## What to work on
Among the lines below, count those that include "bladder", and state the count alone.

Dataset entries
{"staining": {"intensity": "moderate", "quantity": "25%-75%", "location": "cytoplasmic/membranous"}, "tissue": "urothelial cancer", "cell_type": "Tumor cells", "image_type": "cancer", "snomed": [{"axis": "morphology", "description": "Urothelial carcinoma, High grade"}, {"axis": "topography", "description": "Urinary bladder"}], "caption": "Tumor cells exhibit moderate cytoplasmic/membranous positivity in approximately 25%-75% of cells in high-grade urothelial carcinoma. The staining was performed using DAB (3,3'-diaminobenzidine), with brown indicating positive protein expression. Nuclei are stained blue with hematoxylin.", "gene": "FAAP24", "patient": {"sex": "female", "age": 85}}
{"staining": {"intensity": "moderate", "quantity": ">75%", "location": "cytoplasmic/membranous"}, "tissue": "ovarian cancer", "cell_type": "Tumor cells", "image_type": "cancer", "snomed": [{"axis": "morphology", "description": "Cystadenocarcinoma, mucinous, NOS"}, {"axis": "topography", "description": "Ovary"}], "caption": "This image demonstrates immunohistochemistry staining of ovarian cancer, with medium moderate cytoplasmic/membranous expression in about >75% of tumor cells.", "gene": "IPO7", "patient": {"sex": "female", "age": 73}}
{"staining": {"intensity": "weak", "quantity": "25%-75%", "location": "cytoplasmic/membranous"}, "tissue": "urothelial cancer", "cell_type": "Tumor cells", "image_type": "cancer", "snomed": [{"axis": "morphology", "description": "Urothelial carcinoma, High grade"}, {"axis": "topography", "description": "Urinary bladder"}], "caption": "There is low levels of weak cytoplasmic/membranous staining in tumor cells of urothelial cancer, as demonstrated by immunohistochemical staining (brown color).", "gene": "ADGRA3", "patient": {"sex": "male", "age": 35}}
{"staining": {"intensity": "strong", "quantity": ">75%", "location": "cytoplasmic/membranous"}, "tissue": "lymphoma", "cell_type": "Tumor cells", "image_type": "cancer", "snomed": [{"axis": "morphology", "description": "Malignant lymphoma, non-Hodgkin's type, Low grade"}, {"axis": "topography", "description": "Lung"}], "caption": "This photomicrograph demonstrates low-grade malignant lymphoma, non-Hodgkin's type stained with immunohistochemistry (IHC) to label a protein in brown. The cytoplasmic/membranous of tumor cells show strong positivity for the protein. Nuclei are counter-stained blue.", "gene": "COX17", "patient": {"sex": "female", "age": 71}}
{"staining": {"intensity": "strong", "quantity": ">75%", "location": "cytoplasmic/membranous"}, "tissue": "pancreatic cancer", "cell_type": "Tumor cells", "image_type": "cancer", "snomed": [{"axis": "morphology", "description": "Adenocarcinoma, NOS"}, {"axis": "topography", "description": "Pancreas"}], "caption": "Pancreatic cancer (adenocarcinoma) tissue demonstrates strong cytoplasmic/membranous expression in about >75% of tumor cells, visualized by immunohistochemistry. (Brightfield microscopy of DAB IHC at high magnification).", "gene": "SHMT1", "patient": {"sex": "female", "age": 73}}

## Answer to this problem
2